# Best route from Central Jersey to Hilton Head?



## bookworm (Oct 9, 2007)

Hi there,

We live in central New Jersey now (in the Princeton area) and are making our first trip to Hilton Head Island later in October (yeah!). I've read lots of good suggestions on this board for Hilton Head dining, etc. - thanks. What I'm wondering about is the best route for driving down there. We can't leave until about 3 PM on a Friday and mapquest recommends taking I-95 around Baltimore and then the I-495 around Washington DC. Unfortunately we will probably be going through these areas during rush hour.
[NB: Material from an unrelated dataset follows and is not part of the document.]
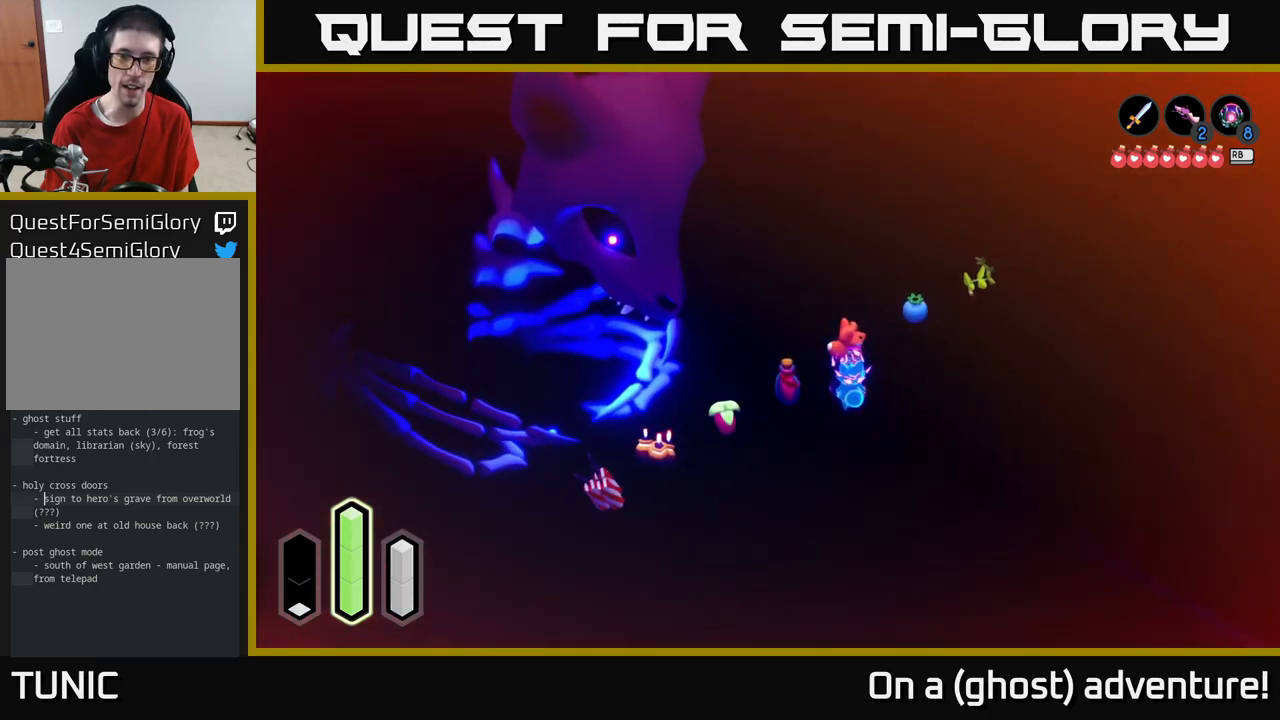
{"buttons": [], "left_stick": "center", "right_stick": "center", "events": []}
Is this wise? Will the traffic be manageable? Is there a better route that would save time? This is a concern with two tired little kids in the backseat and some mileage to make on the first day.

Thanks!
Angela


----------



## luv2vacation (Oct 14, 2007)

sent you a PM


----------



## RDB (Oct 14, 2007)

bookworm said:


> Hi there,
> 
> ... the Princeton area) ... to Hilton Head Island ... We can't leave until about 3 PM on a Friday ...  Is there a better route that would save time? .../QUOTE]
> 
> ...


----------



## wegottago (Oct 14, 2007)

I ditto going with Route 81.  We always go this way when heading south as we will at xmas time.  It is a MUCH nicer and safer ride.  It is also beautiful, especially heading south and coming down the mountain into Virginia.  As my son said when he was little "we're on top of the world".  With 95 you have tolls, trucks, and traffic.  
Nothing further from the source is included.